Qantas introduces a new voyage, “Journey to Nowhere” that will give travel-hungry Australian residents the opportunity to enjoy the sight of the Great Moon in late May and a total lunar eclipse from over 40,000 feet in the sky.
If you expect to get tickets, then you have no luck – the airline says they were purchased in “record time” – 2.5 minutes to be exact.
The Giant Moon Flight is the latest in a Qantas-run series of excursions that take travelers on a fun journey, before returning them to where they came.
Airline tickets Supermon It started at A $ 499 in Economy ($ 386), while Business Class was on sale for $ 1,499 ($ 1,160).
After the tickets were sold, a waiting list was also created, but it has since closed.
The journey promises great views of the moon. The airline said in a press release that it is working with astronomer Dr. Vanessa Moss to design “the ideal flight path over the Pacific Ocean”.
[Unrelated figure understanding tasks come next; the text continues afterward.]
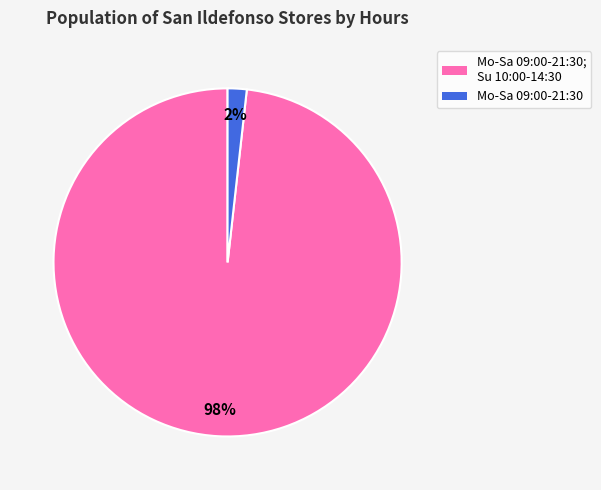

To the nearest percent, what is the average slice percentage?

50%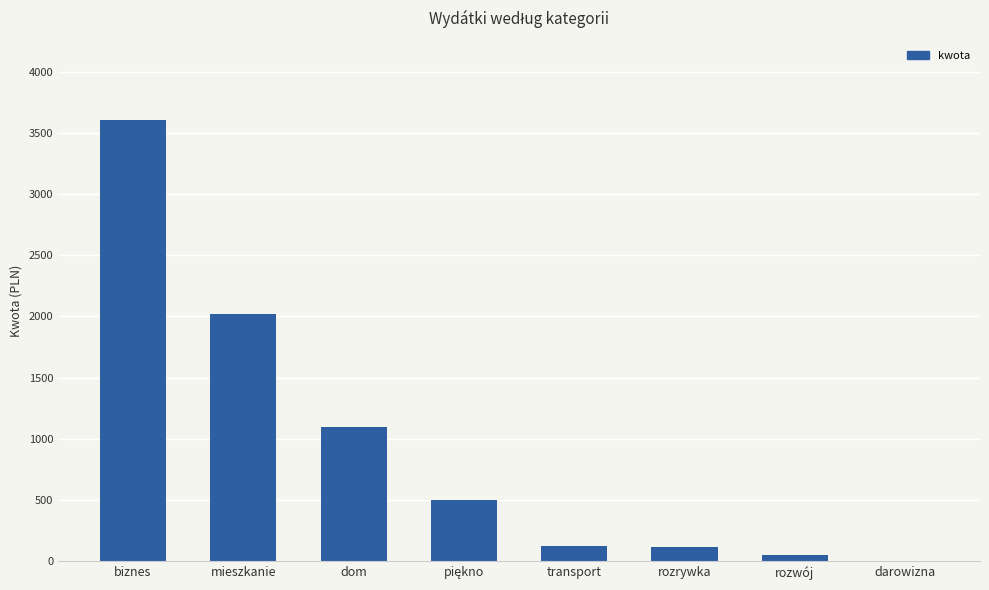

Which label corresponds to the largest value in the chart?

biznes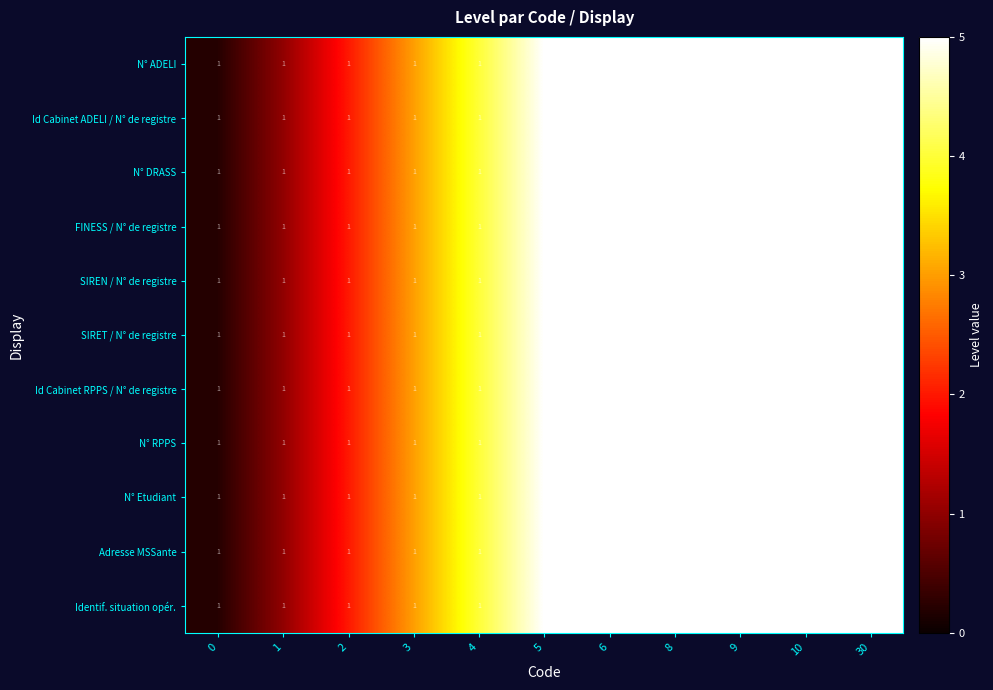

List the series in order of their peak value, highest first.

N° ADELI, Id Cabinet ADELI / N° de registre, N° DRASS, FINESS / N° de registre, SIREN / N° de registre, SIRET / N° de registre, Id Cabinet RPPS / N° de registre, N° RPPS, N° Etudiant, Adresse MSSante, Identif. situation opér.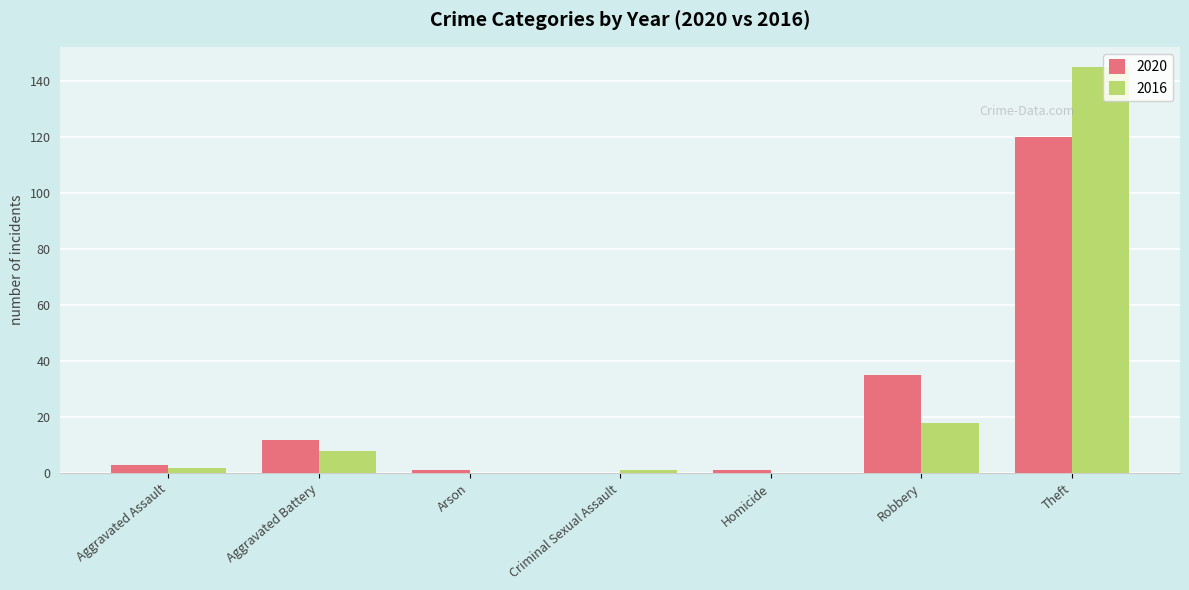

What is the maximum value for 2016?

145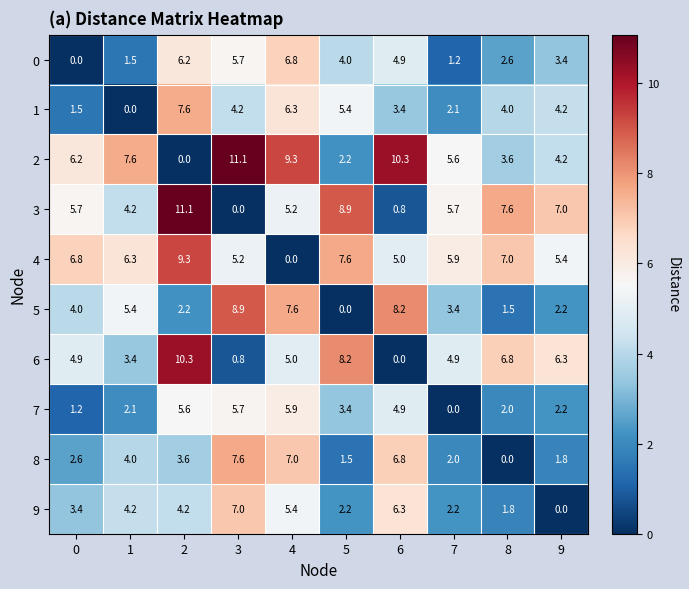

The 6 series shows 0.8 at 3. True or false?

True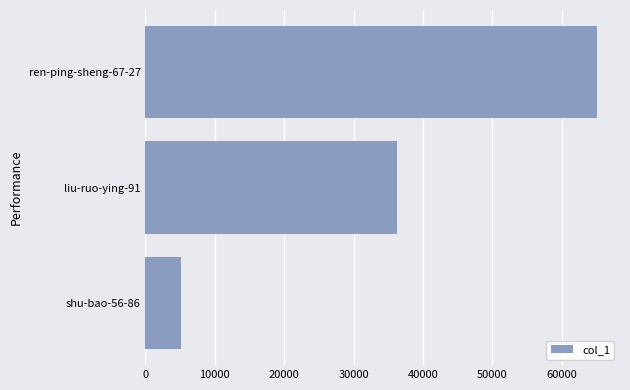

Where is the data nearest to the value 35110?

liu-ruo-ying-91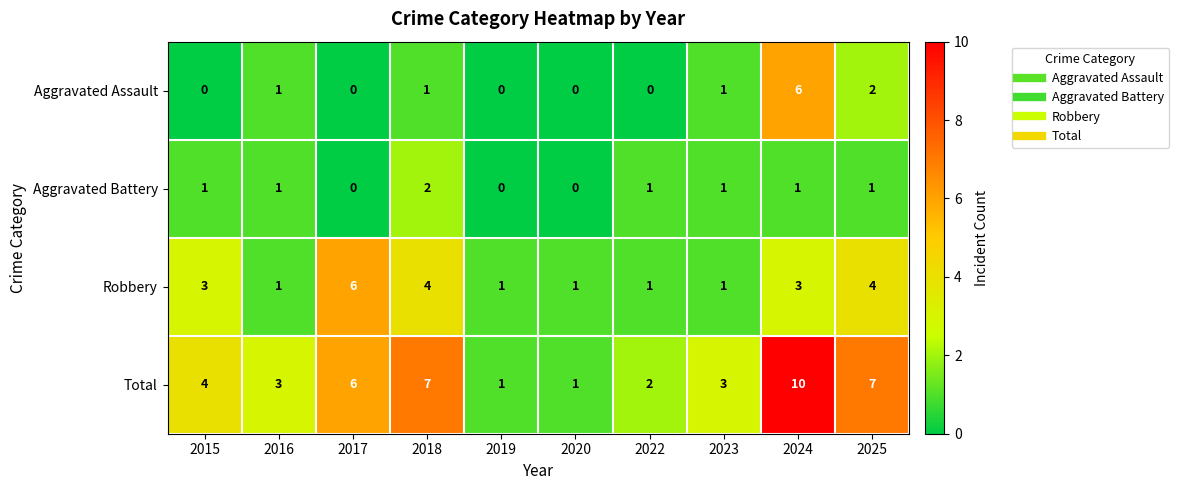

Between 2022 and 2024, which series saw the biggest shift?

Total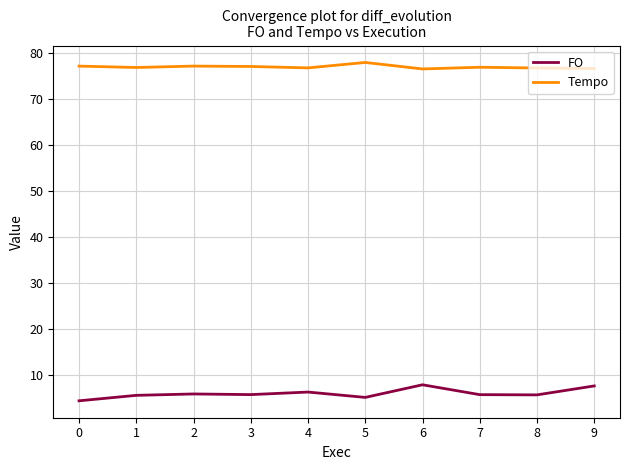

Which category has the highest value in the Tempo series?

5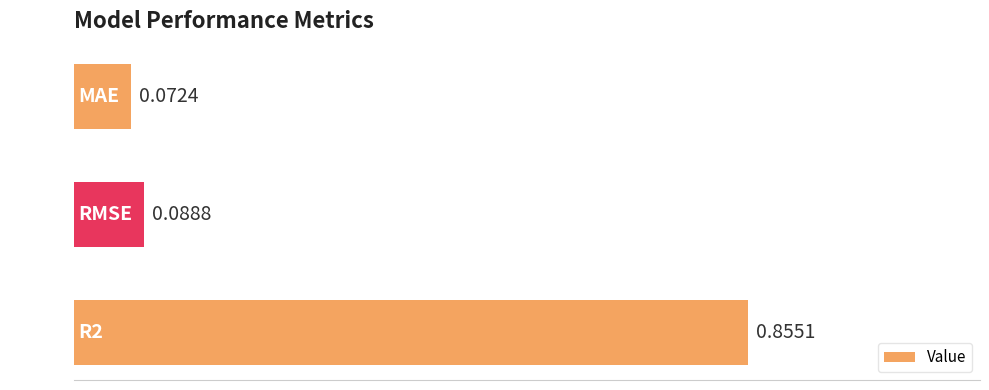

List the labels in order of value, smallest first.

MAE, RMSE, R2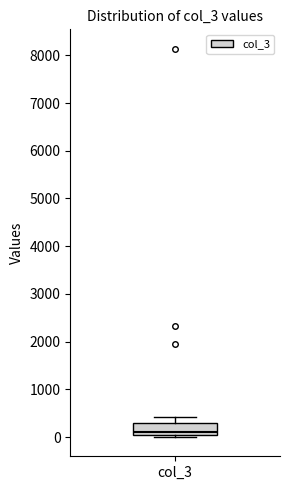

Where does the median line of the box for col_3 sit on the y-axis? The values are not printed on the chart, so give them approximately, as read against the axis.

100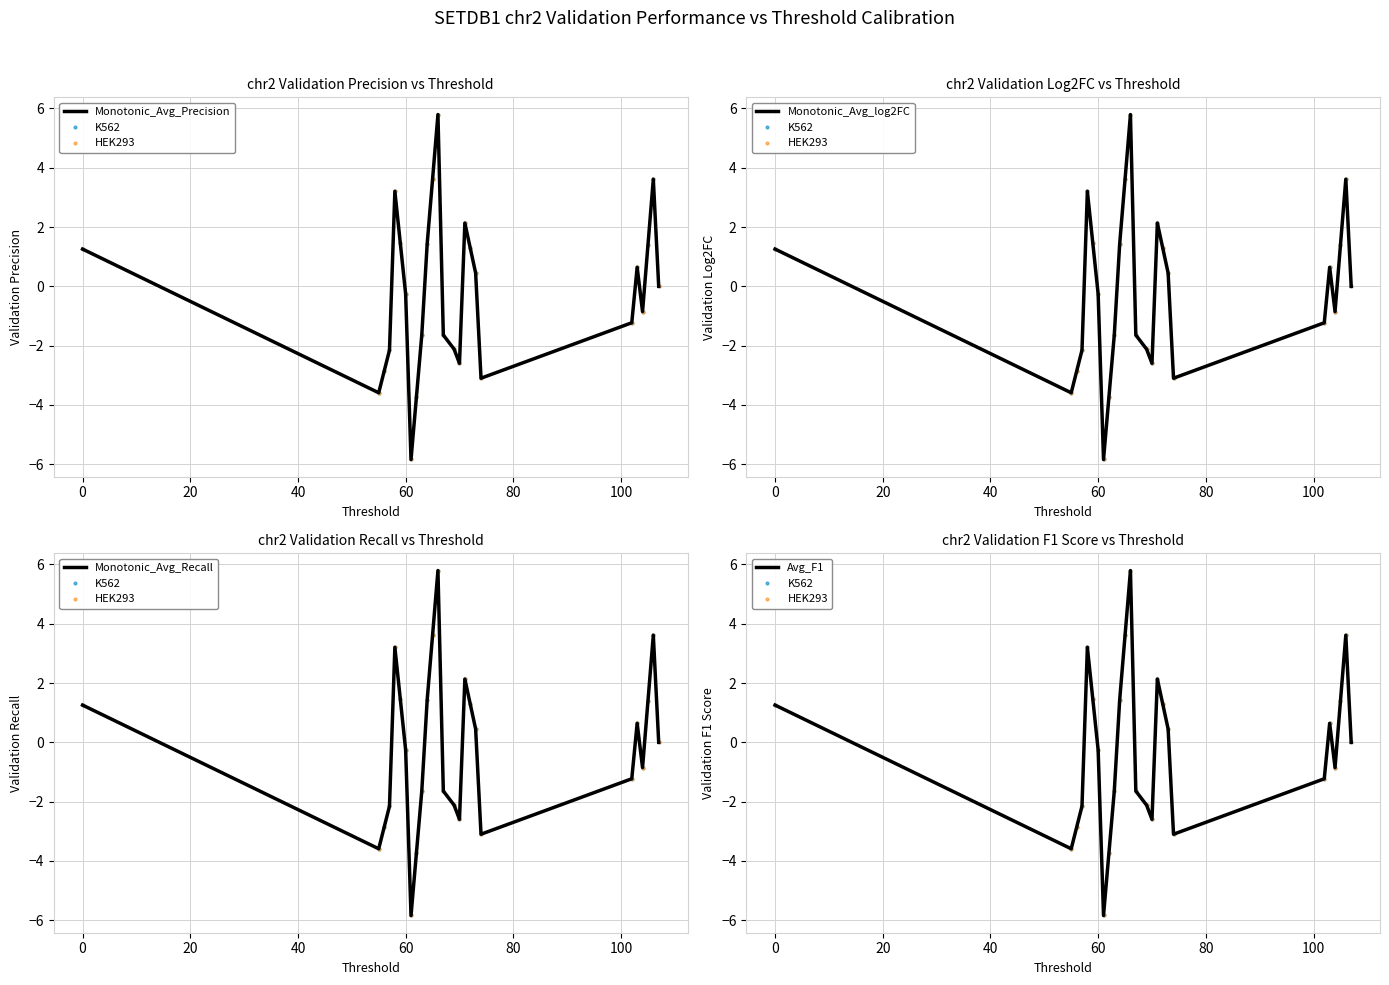

True or false: Monotonic_Avg_Precision and HEK293 cross at least once.

False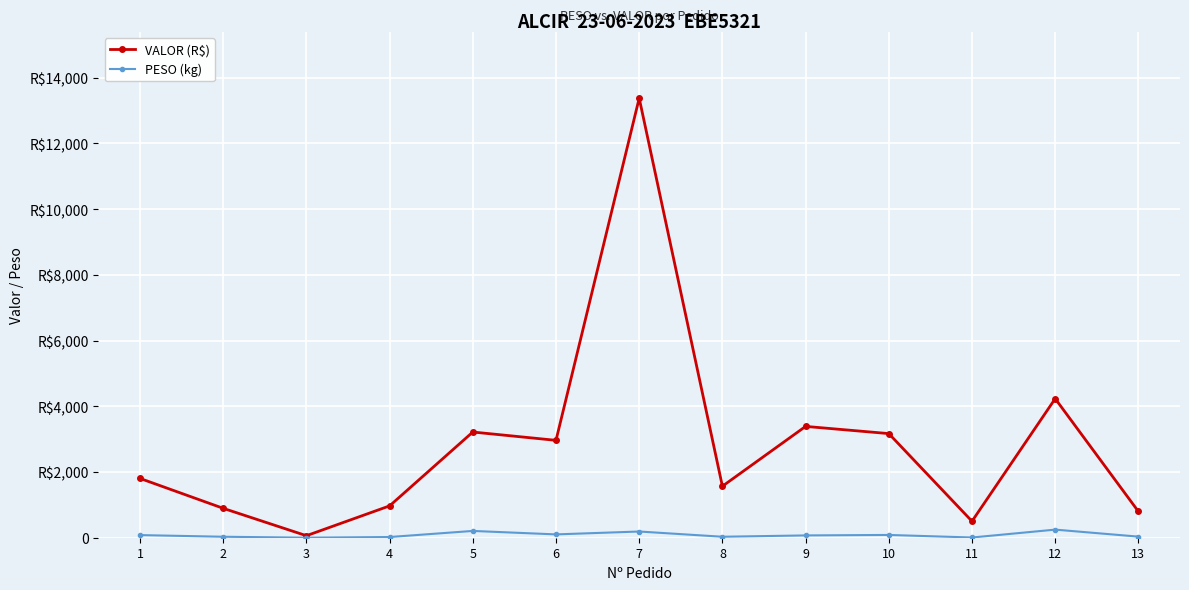

Between 9 and 13, which series saw the biggest shift?

VALOR (R$)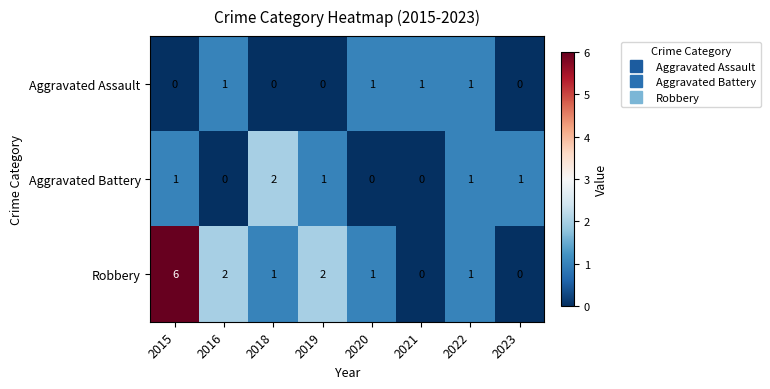

How many data points does each series have?

8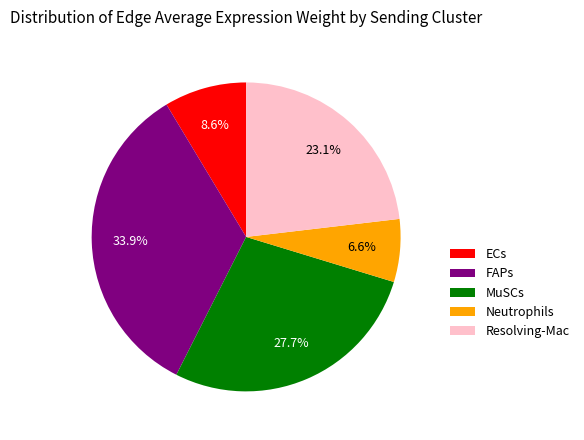

Which category has the smallest portion of the pie?

Neutrophils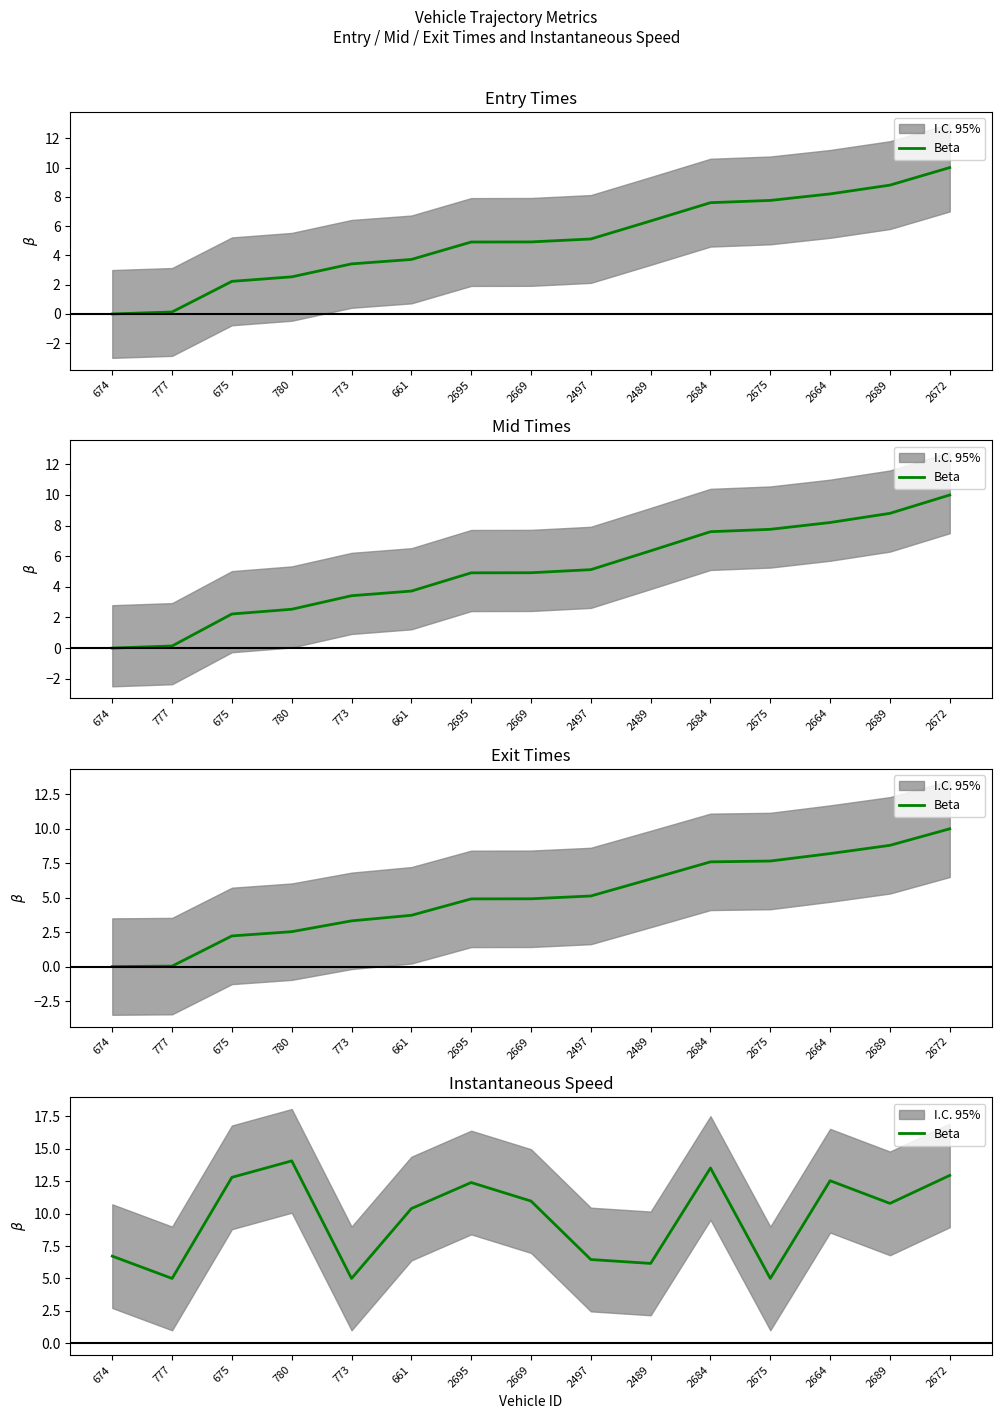

What is the greatest value displayed?

14.1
Moss will also be on board to entertain travelers with facts and ideas about the May 26 lunar event, which NASA calls a “super-lunar eclipse.”
NASA explains that the “super” part comes from the fact that the full moon will be near its closest orbital position to Earth, making it larger and brighter to the human eye.
In some parts of the world, the moon will appear to be reddish due to a total lunar eclipse. When the moon passes through Earth’s shadow, it will appear darker and red.
“The red color comes from sunlight being filtered through the Earth’s atmosphere – which is a ring of light created by every sunrise and sunset that was happening on our planet at that time,” the NASA website says.
The US Space Agency adds that how the red moon will become “difficult to predict” as it could also be affected by dust in the atmosphere.
A total lunar eclipse, the only one in 2021, is expected to be visible from Australia, New Zealand, some regions of the Pacific Ocean and the western coast of the United States.
Although it is dangerous to look directly at a solar eclipse, it is still safe to enjoy watching a lunar eclipse.
The company’s customer service director, Stephanie Tully, said in a statement that the Qantas flight will take place on the Boeing 787 Dreamliner, chosen because its large windows make it “ideal for gazing at the moon.”
The Supermoon journey will take three hours, departing from Sydney and flying over the city’s harbor before crossing over the clouds to contemplate the moon and eclipse.
Passengers will be disguised and forced to distance themselves socially on the plane.
Last October, the first Australian flight to anywhere made headlines when initial tickets sold out in under 10 minutes.
Dr. Fiona Downs, who spent unused points on a business class ticket for the October trip, described the trip as “an experience that only happens once in a lifetime.”
Back in heaven, Downs told CNN Travel, “It was like coming home again.”
Qantas has been criticized by some for burning fuel unnecessarily at a time when the climate crisis should generate more respect for the environment. A spokesperson for Friends of the Earth told CNN Travel last fall that they saw the trip as “basically the definition of a meaningless journey.”
Qantas has committed to offsetting 100% of the carbon emissions from the October flight and plans to do the same for the giant moon flight.
Other airlines also operate flights to anywhere, including All Nippon Airways, Eva Air and Hong Kong Express.
Lillett Marcus, Da CNN Travel, Who was on the Hong Kong flight, described the experience of returning to heaven as “strangely emotional.”